-- SUPPLIED DATA follows --

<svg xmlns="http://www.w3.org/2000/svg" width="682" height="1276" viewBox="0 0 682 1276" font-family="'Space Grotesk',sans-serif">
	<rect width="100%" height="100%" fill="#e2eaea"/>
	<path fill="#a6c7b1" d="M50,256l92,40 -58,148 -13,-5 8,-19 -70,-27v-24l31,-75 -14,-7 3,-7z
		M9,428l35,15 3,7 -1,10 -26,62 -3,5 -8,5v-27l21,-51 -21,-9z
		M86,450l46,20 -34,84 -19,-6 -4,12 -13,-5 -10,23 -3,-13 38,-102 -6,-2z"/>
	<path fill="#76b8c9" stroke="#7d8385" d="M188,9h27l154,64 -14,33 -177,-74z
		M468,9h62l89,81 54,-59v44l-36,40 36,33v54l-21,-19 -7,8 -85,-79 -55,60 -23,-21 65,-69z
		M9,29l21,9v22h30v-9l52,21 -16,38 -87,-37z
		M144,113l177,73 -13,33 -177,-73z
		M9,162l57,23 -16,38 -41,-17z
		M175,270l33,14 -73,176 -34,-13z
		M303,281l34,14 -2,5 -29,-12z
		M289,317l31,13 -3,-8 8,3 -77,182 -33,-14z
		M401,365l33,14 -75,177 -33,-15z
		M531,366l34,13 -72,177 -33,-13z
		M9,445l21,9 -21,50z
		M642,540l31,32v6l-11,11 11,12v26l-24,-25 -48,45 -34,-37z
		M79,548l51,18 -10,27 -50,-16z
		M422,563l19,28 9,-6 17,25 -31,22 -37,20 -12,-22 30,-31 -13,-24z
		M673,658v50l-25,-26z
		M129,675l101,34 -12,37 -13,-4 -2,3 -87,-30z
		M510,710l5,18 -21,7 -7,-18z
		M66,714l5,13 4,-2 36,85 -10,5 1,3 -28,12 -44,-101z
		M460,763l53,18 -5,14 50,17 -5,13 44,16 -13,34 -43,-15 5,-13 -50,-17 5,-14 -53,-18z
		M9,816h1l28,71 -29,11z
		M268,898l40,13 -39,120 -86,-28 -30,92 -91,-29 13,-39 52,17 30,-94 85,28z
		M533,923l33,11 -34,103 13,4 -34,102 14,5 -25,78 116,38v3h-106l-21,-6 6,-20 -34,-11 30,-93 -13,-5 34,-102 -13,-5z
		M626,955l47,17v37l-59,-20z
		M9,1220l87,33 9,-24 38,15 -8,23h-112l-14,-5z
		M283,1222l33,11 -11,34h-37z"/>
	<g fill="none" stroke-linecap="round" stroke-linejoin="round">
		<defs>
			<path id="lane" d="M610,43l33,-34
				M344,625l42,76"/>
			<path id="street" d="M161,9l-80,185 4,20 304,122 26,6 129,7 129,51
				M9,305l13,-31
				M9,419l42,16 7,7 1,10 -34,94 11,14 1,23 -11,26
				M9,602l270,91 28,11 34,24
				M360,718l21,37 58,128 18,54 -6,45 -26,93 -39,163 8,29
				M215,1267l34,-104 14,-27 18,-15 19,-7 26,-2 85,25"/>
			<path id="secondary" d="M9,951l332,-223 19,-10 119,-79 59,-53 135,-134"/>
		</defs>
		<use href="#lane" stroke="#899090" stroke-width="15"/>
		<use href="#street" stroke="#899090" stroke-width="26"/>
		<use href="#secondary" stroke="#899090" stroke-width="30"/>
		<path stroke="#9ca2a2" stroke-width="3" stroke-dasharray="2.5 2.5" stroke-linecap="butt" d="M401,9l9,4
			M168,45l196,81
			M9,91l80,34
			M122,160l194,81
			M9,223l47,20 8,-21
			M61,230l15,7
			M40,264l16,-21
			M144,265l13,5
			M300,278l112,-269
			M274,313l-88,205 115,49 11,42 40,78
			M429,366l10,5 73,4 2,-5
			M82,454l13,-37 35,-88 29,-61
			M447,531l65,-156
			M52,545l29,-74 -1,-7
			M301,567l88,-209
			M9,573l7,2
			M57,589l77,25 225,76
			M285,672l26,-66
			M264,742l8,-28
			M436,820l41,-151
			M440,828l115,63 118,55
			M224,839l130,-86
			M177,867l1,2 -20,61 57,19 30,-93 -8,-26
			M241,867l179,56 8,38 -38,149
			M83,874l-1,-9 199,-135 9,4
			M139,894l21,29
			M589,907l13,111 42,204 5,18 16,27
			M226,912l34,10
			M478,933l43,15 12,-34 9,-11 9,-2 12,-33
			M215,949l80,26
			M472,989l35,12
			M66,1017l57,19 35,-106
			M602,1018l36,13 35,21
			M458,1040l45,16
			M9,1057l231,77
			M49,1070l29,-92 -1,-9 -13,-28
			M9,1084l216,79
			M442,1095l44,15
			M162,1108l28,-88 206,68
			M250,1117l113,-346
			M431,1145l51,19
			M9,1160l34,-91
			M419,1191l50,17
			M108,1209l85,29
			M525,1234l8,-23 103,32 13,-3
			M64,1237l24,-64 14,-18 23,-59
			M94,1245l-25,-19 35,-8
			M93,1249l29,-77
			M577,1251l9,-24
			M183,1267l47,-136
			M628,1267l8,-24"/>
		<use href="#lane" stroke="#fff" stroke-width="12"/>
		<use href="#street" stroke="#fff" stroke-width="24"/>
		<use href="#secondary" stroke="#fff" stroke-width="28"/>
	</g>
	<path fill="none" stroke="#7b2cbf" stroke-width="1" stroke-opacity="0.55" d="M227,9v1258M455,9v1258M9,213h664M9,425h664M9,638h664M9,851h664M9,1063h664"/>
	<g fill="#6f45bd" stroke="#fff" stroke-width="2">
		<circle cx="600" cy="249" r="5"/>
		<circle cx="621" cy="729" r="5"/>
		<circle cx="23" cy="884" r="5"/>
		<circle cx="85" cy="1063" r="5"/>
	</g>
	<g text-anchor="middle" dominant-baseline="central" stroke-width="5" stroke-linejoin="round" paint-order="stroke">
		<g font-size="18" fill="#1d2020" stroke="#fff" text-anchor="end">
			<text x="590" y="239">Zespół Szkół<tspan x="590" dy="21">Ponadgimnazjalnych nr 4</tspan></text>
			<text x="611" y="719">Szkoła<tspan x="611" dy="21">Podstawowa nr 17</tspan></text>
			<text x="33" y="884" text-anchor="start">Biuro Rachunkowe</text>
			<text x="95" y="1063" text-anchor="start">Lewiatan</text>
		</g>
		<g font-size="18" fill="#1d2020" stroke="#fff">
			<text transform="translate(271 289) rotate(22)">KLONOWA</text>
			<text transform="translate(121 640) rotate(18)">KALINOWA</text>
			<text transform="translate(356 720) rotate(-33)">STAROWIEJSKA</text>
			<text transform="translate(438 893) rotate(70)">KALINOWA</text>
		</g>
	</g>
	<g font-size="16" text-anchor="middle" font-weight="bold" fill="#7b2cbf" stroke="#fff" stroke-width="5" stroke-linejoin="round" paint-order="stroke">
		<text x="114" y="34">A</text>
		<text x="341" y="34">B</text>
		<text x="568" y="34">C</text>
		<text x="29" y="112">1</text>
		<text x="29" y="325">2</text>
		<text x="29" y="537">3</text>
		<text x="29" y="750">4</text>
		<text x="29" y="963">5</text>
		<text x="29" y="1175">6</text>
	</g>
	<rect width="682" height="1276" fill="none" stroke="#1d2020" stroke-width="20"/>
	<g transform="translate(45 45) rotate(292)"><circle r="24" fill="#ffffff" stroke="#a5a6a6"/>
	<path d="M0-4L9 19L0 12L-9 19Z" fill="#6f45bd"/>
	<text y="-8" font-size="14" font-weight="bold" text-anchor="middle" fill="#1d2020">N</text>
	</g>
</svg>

-- SUPPLIED DATA concluded --

▶ _HOW TO COMPLETE THIS TASK_
Search the records for lines holding the word "transform", then copy each line you find.

▶ _EXERCISE OUTPUT_
			<text transform="translate(271 289) rotate(22)">KLONOWA</text>
			<text transform="translate(121 640) rotate(18)">KALINOWA</text>
			<text transform="translate(356 720) rotate(-33)">STAROWIEJSKA</text>
			<text transform="translate(438 893) rotate(70)">KALINOWA</text>
	<g transform="translate(45 45) rotate(292)"><circle r="24" fill="#ffffff" stroke="#a5a6a6"/>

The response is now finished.